He indicated, too, that the ambition surrounding the meeting itself may now have to be downscaled, and picked up at a second gathering, which some are dubbing 'Hong Kong II', sometime during 2006.
The EU has made a proposal that is not seen as far-reaching enough to improve market access to developing nations through reducing agricultural subsidies. At the same time, it wants developing countries to make extensive cuts on import tariffs.
Some 50% of what South Africa farms goes to the EU, while its second-largest market is Africa.
Internationally, the media is indicating that the negotiations are in trouble and seems to be shifting the blame from the shoulders of the EU to developing countries.
The union, he argued, should not expect developing countries to pay for market access by forcing them to reduce their industrial tariffs. The ball, said Carim, is literally in the bloc's court as developing countries still want to see further moves on market access.
It seems, he said, that a full agreement on modalities will not be reached by the end of this year, yet it is important to keep the process going forward and there seems to be a lack of understanding concerning developing countries' trade interests.
“African countries do not have a common approach to development. Some developed countries have created confusion by reinterpreting Africa's development objectives, and by creating the notion that African countries are not interested in market access as they have preferential trade agreements in place.”
The EU has already made it clear that the latest offer is its final offer, and that it is not budging. As such, it seems highly unlikely that developing countries will achieve their original objectives.
Nevertheless, Carim said, developing countries were determined that the negotiations should not result in the same failure as Cancun: “We are now focusing on managing our expectations, and keeping the negotiation process going.
“Hong Kong will be a milestone and not the end of the road.
“One of the most important lessons we learned from Cancun was that if we allow recrimination and the blame game to poison the atmosphere, it is difficult to relaunch talks.”
In light of recent developments, it is expected that negotiations will intensify next year.
There is much at stake in agricultural negotiations, both for South Africa and the region, commented the floor. It is important to take a regional view and to ensure that the country is better prepared that what it seems to be, added the delegate.
The broad viewpoint is that it seems as if an agreement on modalities is not possible and that Hong Kong will only be a stepping-stone to a new round in 2006.
In fact, it is possible that there may be a Hong Kong two in the middle of next year.
Talks are still going on in earnest but the chairperson of agricultural negotiations is due to release a report in the next day or so.
It is unclear what this report will contain, in what form it will be presented at Hong Kong as and whether talks will continue after its release.
At the beginning of next week Brazil, India, the US and the EU are to meet to discuss agricultural issues.
There are three pillars involved in the agricultural negotiations, with the first being, perhaps, the most contentious.
Market access for developing countries is a sticking point from which the EU, in particular, is not prepared to give any ground.

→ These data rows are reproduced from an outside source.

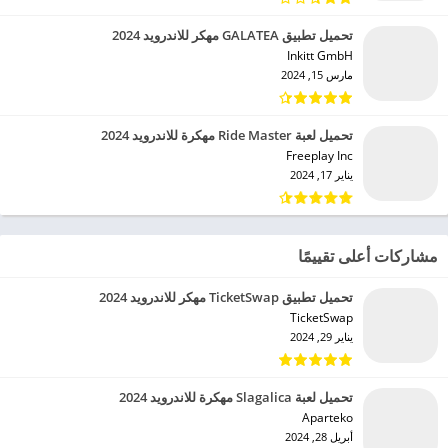
تحميل تطبيق GALATEA مهكر للاندرويد 2024
Inkitt GmbH‏
مارس 15, 2024
تحميل لعبة Ride Master مهكرة للاندرويد 2024
Freeplay Inc‏
يناير 17, 2024
مشاركات أعلى تقييمًا
تحميل تطبيق TicketSwap مهكر للاندرويد 2024
TicketSwap‏
يناير 29, 2024
تحميل لعبة Slagalica مهكرة للاندرويد 2024
Aparteko‏
أبريل 28, 2024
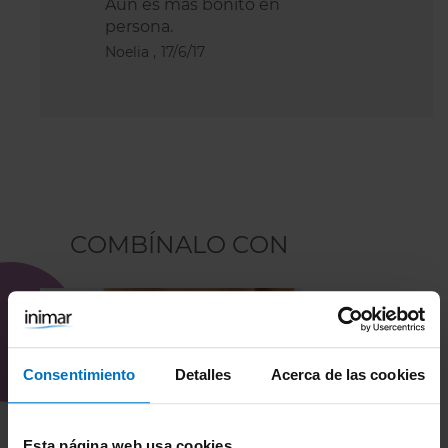
Aún es más bonito en
persona.
Noelia ,
17/6/17
COMBÍNALO CON
Consentimiento
Detalles
Acerca de las cookies
Esta página web usa cookies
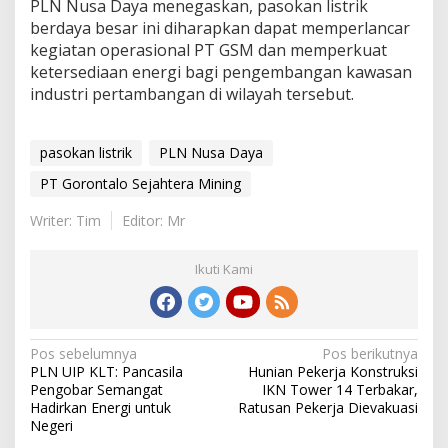
PLN Nusa Daya menegaskan, pasokan listrik
berdaya besar ini diharapkan dapat memperlancar
kegiatan operasional PT GSM dan memperkuat
ketersediaan energi bagi pengembangan kawasan
industri pertambangan di wilayah tersebut.
pasokan listrik
PLN Nusa Daya
PT Gorontalo Sejahtera Mining
Writer: Tim
Editor: Mr
Ikuti Kami
Navigasi
Pos sebelumnya
Pos berikutnya
PLN UIP KLT: Pancasila
Hunian Pekerja Konstruksi
pos
Pengobar Semangat
IKN Tower 14 Terbakar,
Hadirkan Energi untuk
Ratusan Pekerja Dievakuasi
Negeri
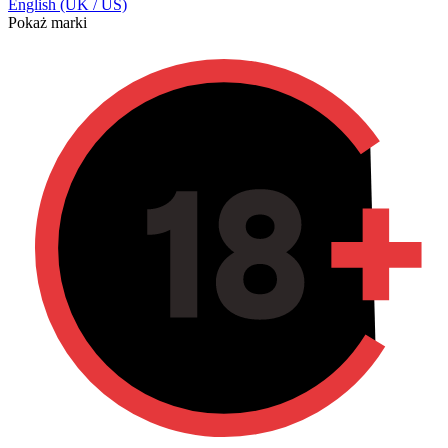
English (UK / US)
Pokaż marki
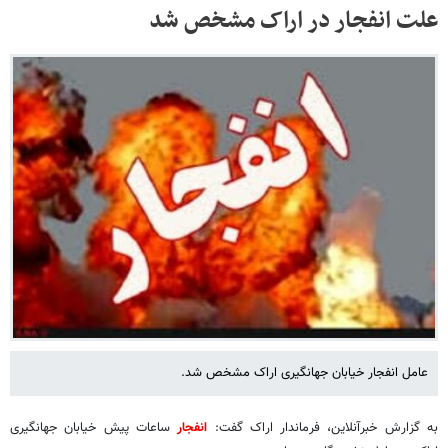
علت انفجار در اراک مشخص شد
عامل انفجار خیابان جهانگیری اراک مشخص شد.
به گزارش خبرآنلاین، فرماندار اراک گفت:
انفجار
ساعات پیش خیابان جهانگیری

The second pillar, that of domestic support, is one where developing countries would like to see a substantial reduction in trade-distorting domestic subsidies.
Finally, export subsidies that often are protectionist should be done away with.
Echoing the mood that it seems as if South Africa cannot look forward to an ambitious outcome was AgriSA's Hans van der Merwe.
He added that it is important now is to keep the process on track and keep parties committed to an ambitious outcome at the end of the current Doha round, while, at the same time, balancing agricultural discussions with the other items on the agenda.
There is no doubt that agriculture is important in the lives of millions of South Africans.
SAIIA research fellow Catherine Grant, presenting research compiled by professor Johann Kirsten, pointed out that it was not until the 1990s that South Africa's agricultural sector became liberalised.
Today, it is a dual sector with 87% of land being owned by 45 000 large commercial-scale miners and the remaining amount in the hands of small subsistence farmers.
These 2,5-million households that rely on farming for food and an income are on government's list at the rounds.
Carim affirmed that the government had a strongly developmental approach and wanted to see these farmers 'graduate' to the commercial arena.
The situation in southern Africa, however, is even bleaker.
Some 35% of the regions' gross domestic product depends on agriculture while 70% of southern Africa's people depend on this sector for food or an income, said Oxfam America's David Malungisa.
While South Africa is a net exporter of food products as it is self-sufficient, at household level there are concerns over food security.
Some 1,5-million children have malnutrition indicators.
Recently, trends in the industry in South Africa indicate a move towards more value-added commodities, such as wine.